There are two accounts of the death of St. Germaine, both complementing the other.  One tells of a priest traveling from one part of France in the direction of Toulouse, which is very close to Pibrac.  When he arrived in Pibrac, on his way to Toulouse, he could hardly see.  The night was dark; there were no lights to help him.  He really groped through the town.  All at once, a heavenly aura lit up the sky.  He saw a procession of saintly virgins almost float down from Heaven toward a barn in the village.  Then he saw a virgin ascending to Heaven.  He was completely spellbound by the vision.  He knew it had to be of God, but did not know what it meant.  He decided to stay the night in Pibrac, to try to determine the meaning of this vision.

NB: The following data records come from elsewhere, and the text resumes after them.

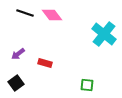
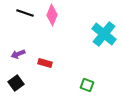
pink diamond: rotated 60 degrees clockwise
purple arrow: rotated 16 degrees clockwise
green square: rotated 16 degrees clockwise
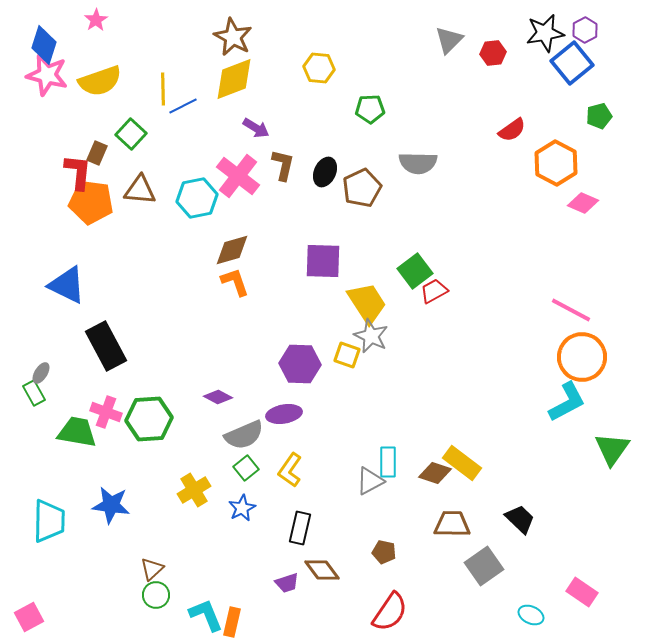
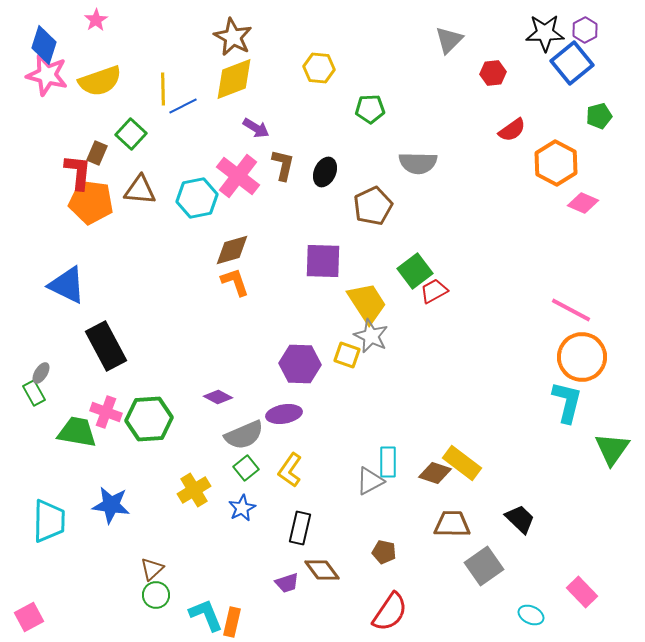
black star at (545, 33): rotated 9 degrees clockwise
red hexagon at (493, 53): moved 20 px down
brown pentagon at (362, 188): moved 11 px right, 18 px down
cyan L-shape at (567, 402): rotated 48 degrees counterclockwise
pink rectangle at (582, 592): rotated 12 degrees clockwise
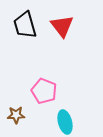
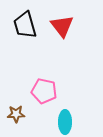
pink pentagon: rotated 10 degrees counterclockwise
brown star: moved 1 px up
cyan ellipse: rotated 15 degrees clockwise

On the other side of the village, coming from Toulouse, two monks groped in the near-pitch dark night of Pibrac.  They feared they were going in the wrong direction, so they took refuge in the remains of a castle, which had been abandoned.  They too saw the same vision, of the brilliant virgins coming down from Heaven, followed by the virgin going up into Heaven, accompanied by a multitude of Angels.  They, too, decided to find out what it meant the next day when it was light out.

When both the priest and the monks described to the locals the next morning the events of the previous evening, they people were stymied at first, but when they heard that she was crowned with a diadem, they immediately thought of the little Saint in their midst, Germaine.  They assumed she had been taken up from her life of misery into Heaven.  All went to the barn, where they found Germaine’s father, weeping over the body of his daughter, laying on her little thatched mattress, a rosary in her hands, and her face beaming.

Possibly more attention was given to this beautiful young girl than had ever been given her before.  By the way, the marks on her face all but disappeared, and her arm was able to be positioned almost the way it would be if she had not suffered her illness.  Her step-mother, in an act completely foreign to her personality, dressed Germaine in a beautiful dress, simple, as befit the flavor of the area she lived in.  The little children made a wreath for her head, and placed it on her body.  Great pains were taken to make this, the day she died, the most memorable in her life.  Her body was brought, in solemn procession, to the church she loved so much, and buried there.  And that should have been the end of the story, or so everyone thought.

But that’s not the end of the story.  Forty three years later, in 1644, when most of the children Germaine taught in the forest, were now grown, probably parents, a woman in the parish died, and had requested to be buried in the church near the altar.  When the workmen dug up the floor near the altar, they found the tomb of Germaine, who had long since been forgotten, her father and mother having passed on.  When the workers opened the floor, they found the body of a young girl, perfectly intact.  As a matter of fact, the pickaxe used by one of the workers hit her nose, and it began to bleed.

Well, the workers ran all through the village, ranting and raving about the body that was found in the church.  The entire village came to the church to see the miraculous occurrence.  Distant relatives of the Cousin family, of which she was a part, having heard the stories all their life of the little saint, identified the corpse as being the little Holy girl, Germaine Cousin.

Remember now, this was a good generation after she had lived and died.  Even if the children, now adults, remembered Germaine, their memories would have been dimmed by the years.  Add to that the new people who had moved into the village, and a priest, who was probably only a child when she died, and the bottom line is that she was fairly unknown any more.